Recording individual levels of activity of group-housed broilers

News

Recording individual levels of activity of group-housed broilers

Published on
October 28, 2019

The activity level of group-housed broilers decreases as birds grow older. That is one of the conclusions of a study where an ultra-wideband tracking system (UWB) was implemented and validated by Wageningen University & Research (WUR).

Individual birds were fitted with ultra-wideband (UWB) tags on their back, while four receivers in the environment could receive signals from these tags. Using these signals, the position of the animals could be determined and their activity levels could be calculated based on the distances they moved over time.

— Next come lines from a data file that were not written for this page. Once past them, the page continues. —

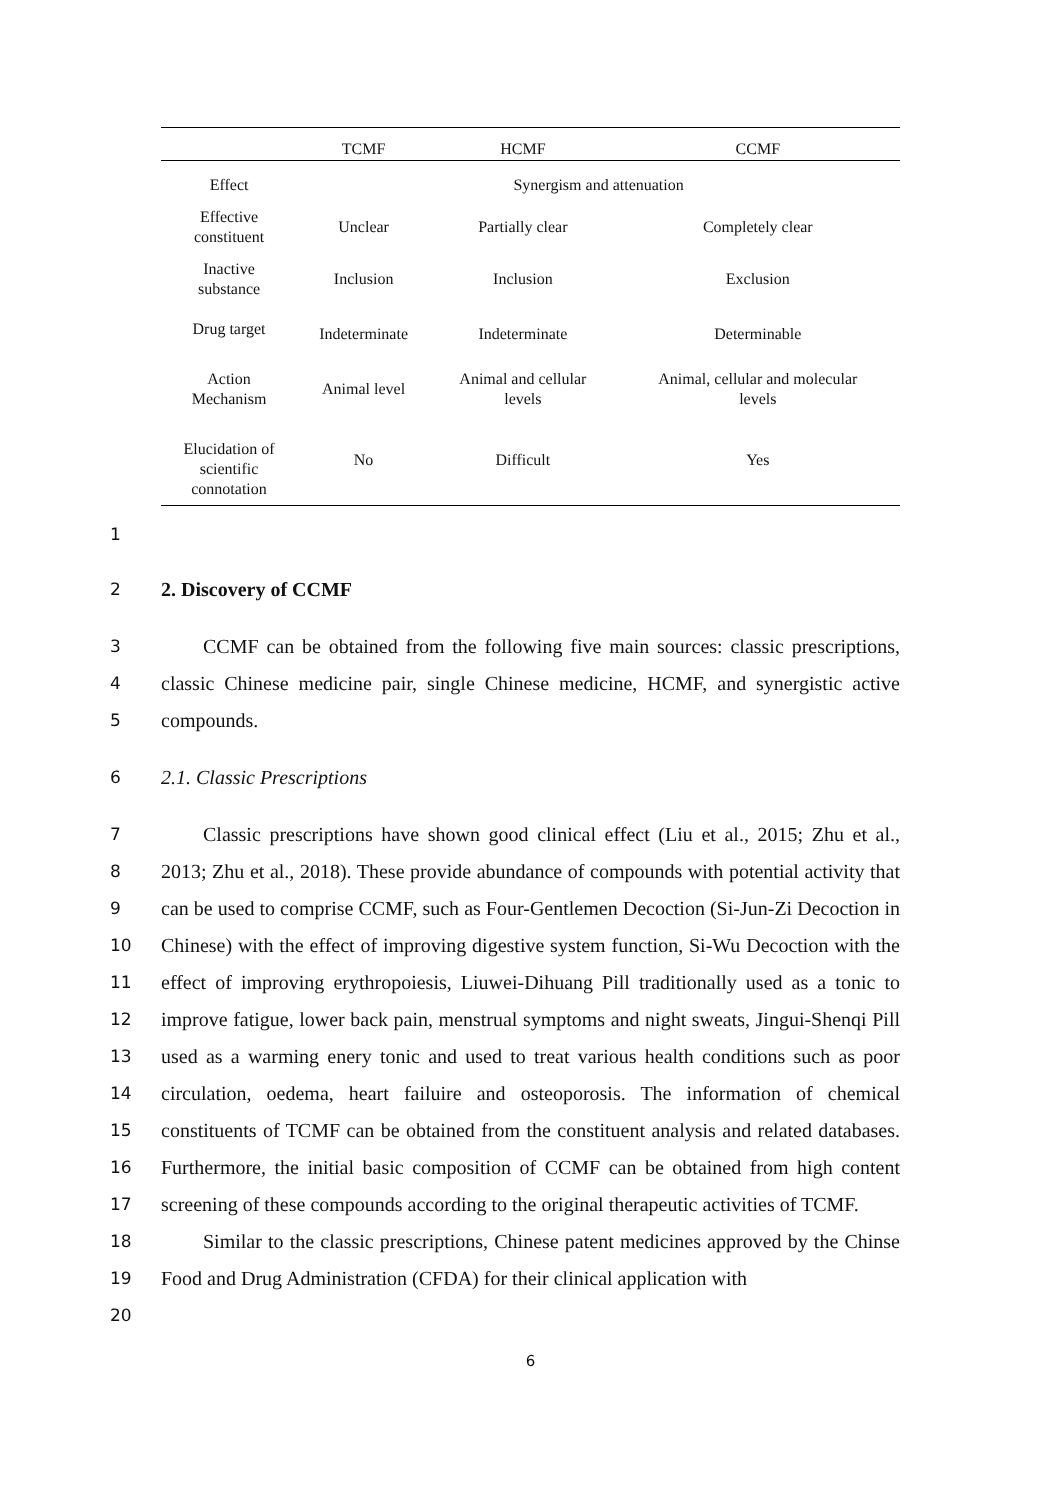| | TCMF | HCMF | CCMF |
| --- | --- | --- | --- |
| Effect | Synergism and attenuation | | |
| Effective constituent | Unclear | Partially clear | Completely clear |
| Inactive substance | Inclusion | Inclusion | Exclusion |
| Drug target | Indeterminate | Indeterminate | Determinable |
| Action Mechanism | Animal level | Animal and cellular levels | Animal, cellular and molecular levels |
| Elucidation of scientific connotation | No | Difficult | Yes |
1
2
2. Discovery of CCMF
3
4
5
CCMF can be obtained from the following five main sources: classic prescriptions, classic Chinese medicine pair, single Chinese medicine, HCMF, and synergistic active compounds.
6
2.1. Classic Prescriptions
7
8
9
10
11
12
13
14
15
16
17
18
19
20
Classic prescriptions have shown good clinical effect (Liu et al., 2015; Zhu et al., 2013; Zhu et al., 2018). These provide abundance of compounds with potential activity that can be used to comprise CCMF, such as Four-Gentlemen Decoction (Si-Jun-Zi Decoction in Chinese) with the effect of improving digestive system function, Si-Wu Decoction with the effect of improving erythropoiesis, Liuwei-Dihuang Pill traditionally used as a tonic to improve fatigue, lower back pain, menstrual symptoms and night sweats, Jingui-Shenqi Pill used as a warming enery tonic and used to treat various health conditions such as poor circulation, oedema, heart failuire and osteoporosis. The information of chemical constituents of TCMF can be obtained from the constituent analysis and related databases. Furthermore, the initial basic composition of CCMF can be obtained from high content screening of these compounds according to the original therapeutic activities of TCMF.
Similar to the classic prescriptions, Chinese patent medicines approved by the Chinse Food and Drug Administration (CFDA) for their clinical application with
6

In this study a moderately strong correlation was observed between the distance recorded on video and the distance recorded using the UWB tracking system. Furthermore, with the UWB tracking system an overall decrease in activity over time was detected and it was found that, on average, lightweight birds were more active compared to heavier birds.

Health, welfare and performance

Overall, when the same system settings are applied for all animals, the UWB tracking system appears well-suited for monitoring individual levels of activity in broilers. Using this system, longitudinal data on individual levels of activity can be collected, which can potentially be used as proxy for health, welfare and performance.

Broilers are often kept in large groups, which makes it difficult to identify individual birds and record their activity levels. That is why the suitability of an UWB tracking system for tracking individual levels of activity of broilers was investigated.

Two approaches

To validate the UWB system two approaches were implemented. First, a comparison of the distances moved as recorded by the UWB system and the distances recorded on video. And second, a study recording individual levels of activity of broilers and assessing group-level trends in activity over time, which could be compared to known activity trends from literature.

This was a joint WUR and Utrecht University (UU) study, in collaboration with Cobb Europe and Breed4Food, and was recently published in the scientific journal Animals.